Kein Rasenmäher im Krankenhaus


Diese Zahlen machen schwindelig. Wenn allein schon die Paderborner Krankenhäuser Johannisstift, Vincenz und Brüderkrankenhaus mit ihren verbündeten Häusern St. Josef in Salzkotten und St. Marien in Marsberg mehr als acht Millionen Jahresdefizit als Auswirkung drohender Einschnitte aus der bevorstehenden Gesundheitsreform ins Feld führen, müssen alle Alarmglocken schrillen. Die Folgen dieses Finanzdesasters haben letztendlich wir als Patienten zu ertragen. Das qualitative Angebot in Krankenhäusern wird sich verschlechtern: Betten auf den Fluren, längere Wartezeiten wie in England auf Operationen und gestresstes weil minimiertes Pflegepersonal.
Unsere Bundesregierung plant offenbar eine Radikalkur nach dem Gießkannenprinzip: Ohne Berücksichtigung lokaler Strukturen werden alle Krankenhäuser gleichermaßen rasiert - egal ob im Rheinland, im Ruhrgebiet oder halt im Paderborner Land.

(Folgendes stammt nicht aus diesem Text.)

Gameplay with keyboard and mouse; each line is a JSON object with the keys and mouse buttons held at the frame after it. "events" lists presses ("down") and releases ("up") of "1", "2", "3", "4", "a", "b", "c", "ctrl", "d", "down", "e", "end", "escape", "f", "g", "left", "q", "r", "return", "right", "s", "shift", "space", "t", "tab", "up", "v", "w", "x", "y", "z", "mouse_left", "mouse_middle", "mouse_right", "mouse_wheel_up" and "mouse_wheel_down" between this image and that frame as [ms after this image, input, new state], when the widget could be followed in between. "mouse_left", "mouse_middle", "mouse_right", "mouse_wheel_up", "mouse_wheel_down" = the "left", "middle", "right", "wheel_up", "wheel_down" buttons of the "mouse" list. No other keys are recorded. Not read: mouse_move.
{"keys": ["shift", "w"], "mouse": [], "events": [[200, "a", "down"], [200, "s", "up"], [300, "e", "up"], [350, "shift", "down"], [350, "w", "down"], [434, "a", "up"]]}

Paderborner Krankenhäuser haben bereits begonnen, ihren Teil zur Kostensenkung beizutragen. Beispiel Brüderkrankenhaus und Vincenz: Die beiden einst rivalisierenden Ordens-Krankenhäuser überraschten vor knapp einem Jahr im Oktober mit der Aufkündigung des gegenseitigen medizinischen Wettrüstens. Im Klartext: Jedes Haus im Umfeld eines Steinwurfes muss nicht alles anbieten. Schon heute ist das Brüderkrankenhaus in der Husener Straße auf Orthopädie, Urologie, Strahlenheilkunde und Gastrologie spezialisiert, während das Vincenz-Krankenhaus führend in der Kardiologie, Neurologie, Gynäkologie, Geburtshilfe oder Kinderheilkunde ist. Beide Häuser mit insgesamt 1237 Betten in Paderborn, Salzkotten und Marsberg bauen derzeit für rund eine Million Euro auf dem Boden des Brüderkrankenhauses ein gemeinsames Zentrallabor, das Ende dieses Jahres seinen Dienst aufnehmen soll. So werden Leistungen aufeinander abgestimmt, Kräfte auf Spezialgebiete gebündelt und Kosten gesenkt.
In den nächsten 14 Jahren soll unser Landkreis um weitere 30 000 Einwohner auf dann 330 000 Bürgerinnen und Bürger anwachsen, denn Paderborn bleibt Wachstumsregion. Experten haben ausgerechnet, dass entsprechend der Alterspyramide mit steigendem Risiko auf vermehrte Krankenhausaufenthalte zu den heute jährlich 67 000 Patienten bis 2020 weitere 12 000 Patienten hinzukommen könnten. Da mag sich jeder ausmalen, wie es in unseren Krankenhäusern aussehen könnte.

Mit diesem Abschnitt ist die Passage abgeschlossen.